Bumblebees are similar to honey bees. Bumblebees are often confused with honey bees. These bees also make honey (less than honey bees) but their appearance is hairy and larger than honey bees. Although these bees are sometimes called “wasps” due to their size, they are not actually wasps. They have nearly 250 species, it is not seen much in our country. They mostly live in temperate climates, in various regions of Africa. There are golden lines and dark lines on the tip of their tail. These bee species build hives in abandoned mouse and bird nests, in small cavities in walls, under hangars, in piles of intact compost. Bumblebees also play an important role in pollination of many plant species such as honey bees. The queens and workers of bumblebees have needles, so they can sting, but do not die after the sting. They are sensitive to smells such as perfume, sweat, soap, and people who carry these scents are more at risk of being stung.
The Effects of Cold Weather on BeesWhat Are the Differences Between Honey Bees and Wasps?

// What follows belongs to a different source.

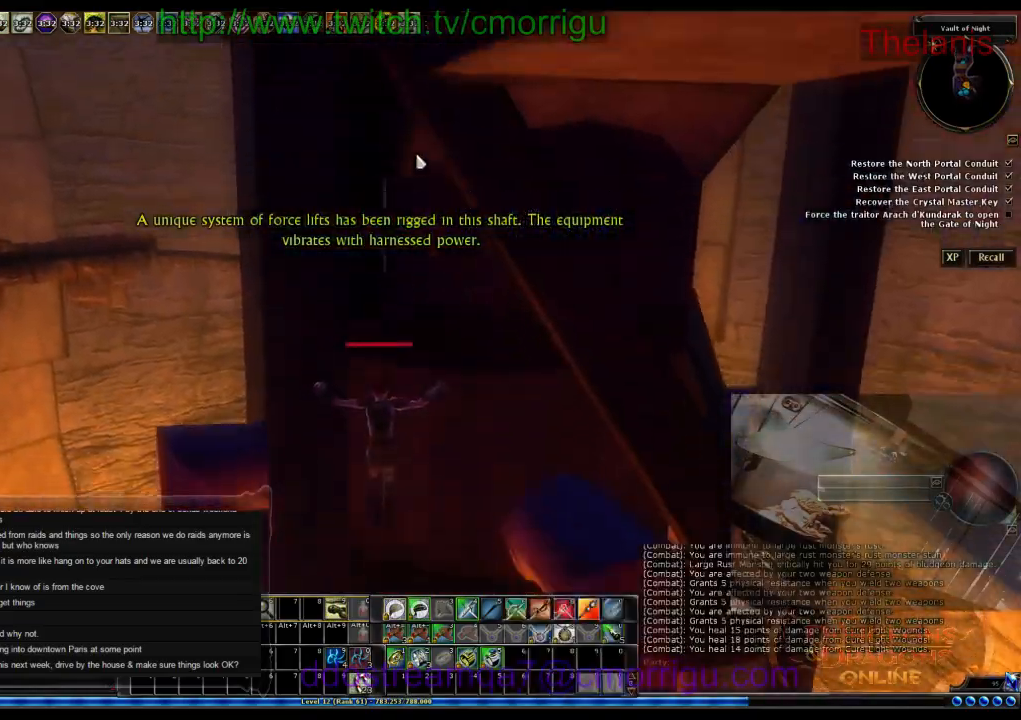
{"keys": [], "events": []}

During the cool autumn months, bumblebees’ dietary preferences shift from insects and other protein sources to carbohydrates. Anyone who goes to a football game or a smaller competition venue in the fall will notice bumblebees or yellow bees flying around and being placed in soda cans and trash cans because they are looking for something sweet to eat. Colonies of bumblebees and bumblebees do not survive the winter in cold climates, only the new, young queen bees can survive the winter cold by hiding wherever they can stay warm. Worker bees, who are barren, appear in the spring or early summer and continue to build nests. The emergence time of drones is late summer. The queen bee continues to lay her eggs. Male bees and new queens mate at the beginning of autumn. Adult males mate with a female bee. The fertilized female bee sleeps until the end of winter, this female becomes queen the following year. Over 1000 bees can be found in a wasp colony in autumn. In winter, all males and worker bees in the nest perish. Honey bee colonies can live for more than a year.